While deep reinforcement learning (RL) has fueled multiple high-profile successes in machine learning, it is held back from more widespread adoption by its often poor data efficiency and the limited generality of the policies it produces. A promising approach for alleviating these limitations is to cast the development of better RL algorithms as a machine learning problem itself in a process called meta-RL. Meta-RL is most commonly studied in a problem setting where, given a distribution of tasks, the goal is to learn a policy that is capable of adapting to any new task from the task distribution with as little data as possible. In this survey, we describe the meta-RL problem setting in detail as well as its major variations. We discuss how, at a high level, meta-RL research can be clustered based on the presence of a task distribution and the learning budget available for each individual task. Using these clusters, we then survey meta-RL algorithms and applications. We conclude by presenting the open problems on the path to making meta-RL part of the standard toolbox for a deep RL practitioner.

Figures (22)

• Figure 1: Example of the fast adaptation meta-RL problem setting discussed in Section \ref{['sec:fast_adaptation']}. The agent (A) is meta-trained on a distribution of meta-training tasks to learn to go to goal position (X) located on a unit circle around its starting position (a). At meta-test time, the agent can adapt quickly (within a handful of episodes) to new tasks with initially unknown goal positions (b). In contrast, a standard RL algorithm may need hundreds of thousands of environment interactions when trained from scratch on one such task.

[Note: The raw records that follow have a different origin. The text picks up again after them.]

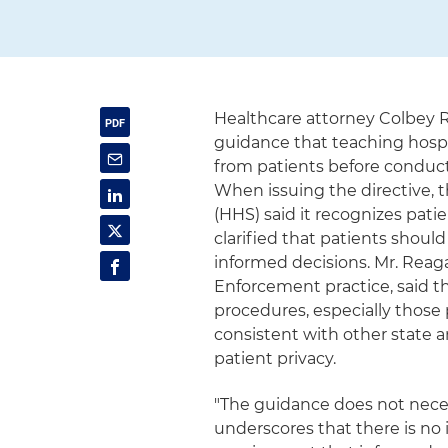
Healthcare attorney Colbey 
guidance that teaching hosp
from patients before conduct
When issuing the directive,
(HHS) said it recognizes pati
clarified that patients sho
informed decisions. Mr. Reag
Enforcement practice, said th
procedures, especially those
consistent with other state 
patient privacy.
"The guidance does not necess
underscores that there is no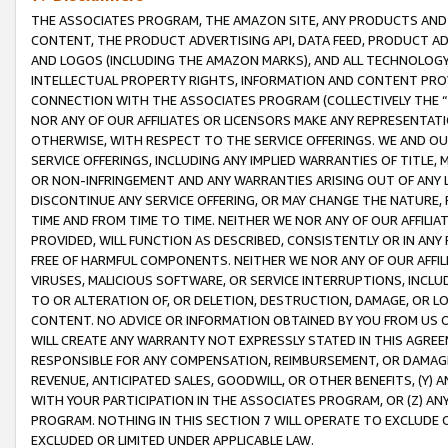
THE ASSOCIATES PROGRAM, THE AMAZON SITE, ANY PRODUCTS AND SE
CONTENT, THE PRODUCT ADVERTISING API, DATA FEED, PRODUCT A
AND LOGOS (INCLUDING THE AMAZON MARKS), AND ALL TECHNOLOGY,
INTELLECTUAL PROPERTY RIGHTS, INFORMATION AND CONTENT PROVI
CONNECTION WITH THE ASSOCIATES PROGRAM (COLLECTIVELY THE “
NOR ANY OF OUR AFFILIATES OR LICENSORS MAKE ANY REPRESENTAT
OTHERWISE, WITH RESPECT TO THE SERVICE OFFERINGS. WE AND OU
SERVICE OFFERINGS, INCLUDING ANY IMPLIED WARRANTIES OF TITLE,
OR NON-INFRINGEMENT AND ANY WARRANTIES ARISING OUT OF ANY 
DISCONTINUE ANY SERVICE OFFERING, OR MAY CHANGE THE NATURE, 
TIME AND FROM TIME TO TIME. NEITHER WE NOR ANY OF OUR AFFILI
PROVIDED, WILL FUNCTION AS DESCRIBED, CONSISTENTLY OR IN ANY
FREE OF HARMFUL COMPONENTS. NEITHER WE NOR ANY OF OUR AFFILIA
VIRUSES, MALICIOUS SOFTWARE, OR SERVICE INTERRUPTIONS, INCL
TO OR ALTERATION OF, OR DELETION, DESTRUCTION, DAMAGE, OR LO
CONTENT. NO ADVICE OR INFORMATION OBTAINED BY YOU FROM US 
WILL CREATE ANY WARRANTY NOT EXPRESSLY STATED IN THIS AGREEM
RESPONSIBLE FOR ANY COMPENSATION, REIMBURSEMENT, OR DAMAGES
REVENUE, ANTICIPATED SALES, GOODWILL, OR OTHER BENEFITS, (Y
WITH YOUR PARTICIPATION IN THE ASSOCIATES PROGRAM, OR (Z) AN
PROGRAM. NOTHING IN THIS SECTION 7 WILL OPERATE TO EXCLUDE O
EXCLUDED OR LIMITED UNDER APPLICABLE LAW.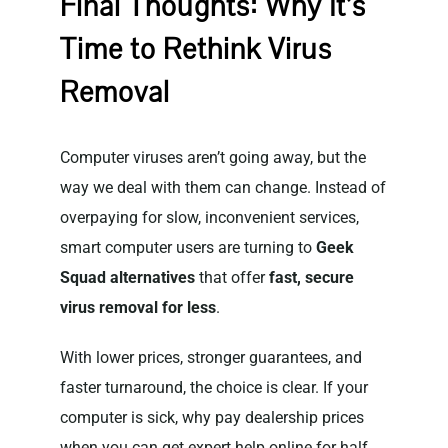
Final Thoughts: Why It’s
Time to Rethink Virus
Removal
Computer viruses aren’t going away, but the
way we deal with them can change. Instead of
overpaying for slow, inconvenient services,
smart computer users are turning to
Geek
Squad alternatives
that offer
fast, secure
virus removal for less
.
With lower prices, stronger guarantees, and
faster turnaround, the choice is clear. If your
computer is sick, why pay dealership prices
when you can get expert help online for half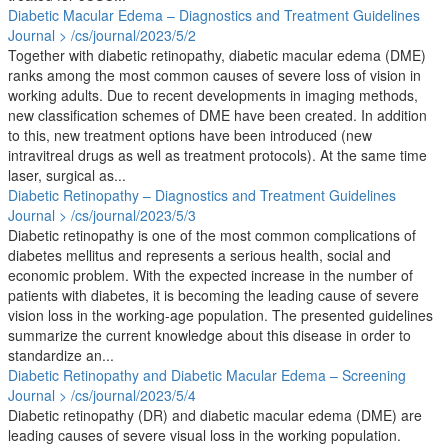
Diabetic Macular Edema – Diagnostics and Treatment Guidelines
Journal > /cs/journal/2023/5/2
Together with diabetic retinopathy, diabetic macular edema (DME)
ranks among the most common causes of severe loss of vision in
working adults. Due to recent developments in imaging methods,
new classification schemes of DME have been created. In addition
to this, new treatment options have been introduced (new
intravitreal drugs as well as treatment protocols). At the same time
laser, surgical as...
Diabetic Retinopathy – Diagnostics and Treatment Guidelines
Journal > /cs/journal/2023/5/3
Diabetic retinopathy is one of the most common complications of
diabetes mellitus and represents a serious health, social and
economic problem. With the expected increase in the number of
patients with diabetes, it is becoming the leading cause of severe
vision loss in the working-age population. The presented guidelines
summarize the current knowledge about this disease in order to
standardize an...
Diabetic Retinopathy and Diabetic Macular Edema – Screening
Journal > /cs/journal/2023/5/4
Diabetic retinopathy (DR) and diabetic macular edema (DME) are
leading causes of severe visual loss in the working population.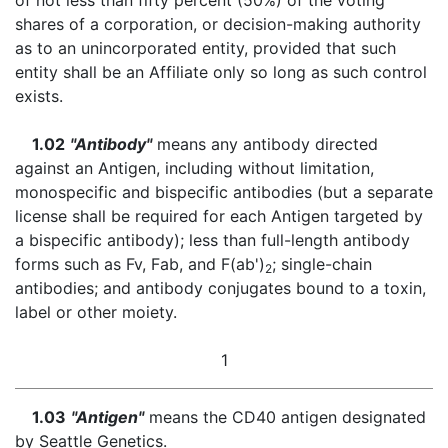
of not less than fifty percent (50%) of the voting
shares of a corporation, or decision-making authority
as to an unincorporated entity, provided that such
entity shall be an Affiliate only so long as such control
exists.
1.02
"Antibody"
means any antibody directed
against an Antigen, including without limitation,
monospecific and bispecific antibodies (but a separate
license shall be required for each Antigen targeted by
a bispecific antibody); less than full-length antibody
forms such as Fv, Fab, and F(ab')
; single-chain
2
antibodies; and antibody conjugates bound to a toxin,
label or other moiety.
1
1.03
"Antigen"
means the CD40 antigen designated
by Seattle Genetics.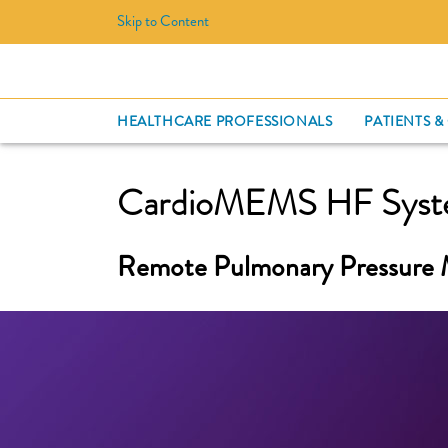
Skip to Content
HEALTHCARE PROFESSIONALS
PATIENTS &
CardioMEMS HF Sys
Remote Pulmonary Pressure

• Figure 2: The relationship between the inner-loop and outer-loop in a meta-RL algorithm. The policy for MDP $i$, parameterized by $\phi^i$, produces the meta-trajectory data $\mathcal{D}^i$. The inner-loop $f_\theta$ computes adapted policy parameters for each MDP based on the meta-trajectory during the policy's interaction with the MDP. To compute the adapted parameters, the inner-loop can use all data collected in the MDP so far. The outer-loop computes updated meta-parameters using all of the meta-trajectories collected in all of the MDPs.

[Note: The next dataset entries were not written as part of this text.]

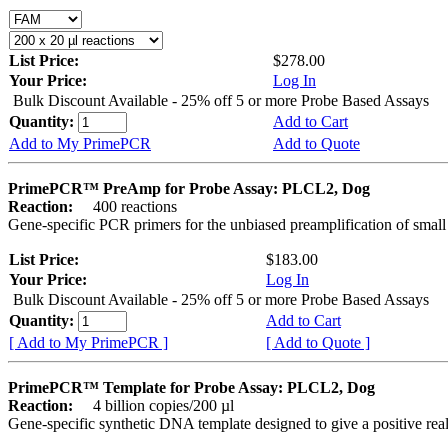
List Price:
$278.00
Your Price:
Log In
Bulk Discount Available - 25% off 5 or more Probe Based Assays
Quantity:
Add to Cart
Add to My PrimePCR
Add to Quote
PrimePCR™ PreAmp for Probe Assay: PLCL2, Dog
Reaction:
400 reactions
Gene-specific PCR primers for the unbiased preamplification of smal
List Price:
$183.00
Your Price:
Log In
Bulk Discount Available - 25% off 5 or more Probe Based Assays
Quantity:
Add to Cart
[ Add to My PrimePCR ]
[ Add to Quote ]
PrimePCR™ Template for Probe Assay: PLCL2, Dog
Reaction:
4 billion copies/200 µl
Gene-specific synthetic DNA template designed to give a positive re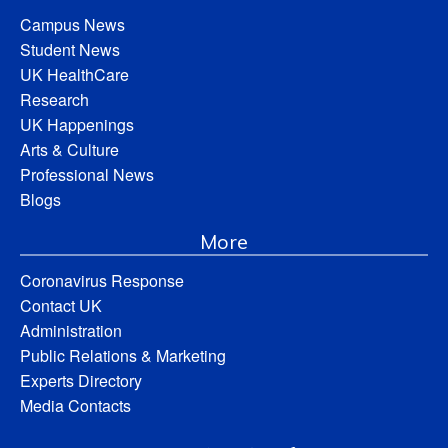
Campus News
Student News
UK HealthCare
Research
UK Happenings
Arts & Culture
Professional News
Blogs
More
Coronavirus Response
Contact UK
Administration
Public Relations & Marketing
Experts Directory
Media Contacts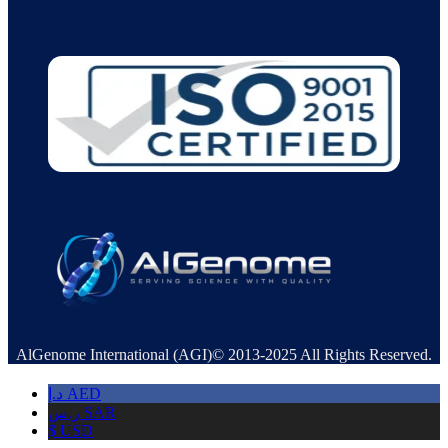
AlGenome International (AGI)© 2013-2025 All Rights Reserved.
د.إ
AED
ر.س
SAR
$
USD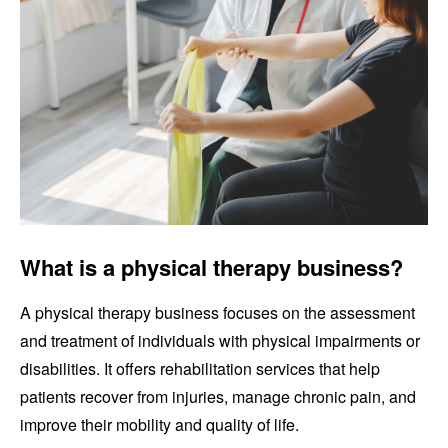
What is a physical therapy business?
A physical therapy business focuses on the assessment
and treatment of individuals with physical impairments or
disabilities. It offers rehabilitation services that help
patients recover from injuries, manage chronic pain, and
improve their mobility and quality of life.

• Figure 3: Meta-training consists of trials (or lifetimes), each broken up into multiple episodes from a single task (MDP). In this example, each trial consists of two episodes ($H=2$).
• Figure 4: MAML in the problem setting (left) and conceptually (right). The meta-parameters $\theta$ are the initial parameters of the inner-loop policies $\phi_0$. The inner-loop computes new parameters $\phi_1^i$ adapted to task $i$ using one step of a policy gradient algorithm. The outer-loop updates the meta-parameters, from $\phi_0$ to $\phi_0'$, to optimize the performance of the policies after adaptation.
• Figure 5: RL$^2$ in the problem setting (left) and conceptually (right). The inner-loop algorithm is implemented by an RNN parameterized by the meta-parameters $\theta$. The RNN takes as input the states, actions, and rewards from the environment. The RNN hidden state $\phi_t$ defines the task parameters at each timestep, which are passed as input to the MLP policy. The hidden state is not reset during a trial and instead carries over across episode boundaries. The outer-loop is a standard RL algorithm.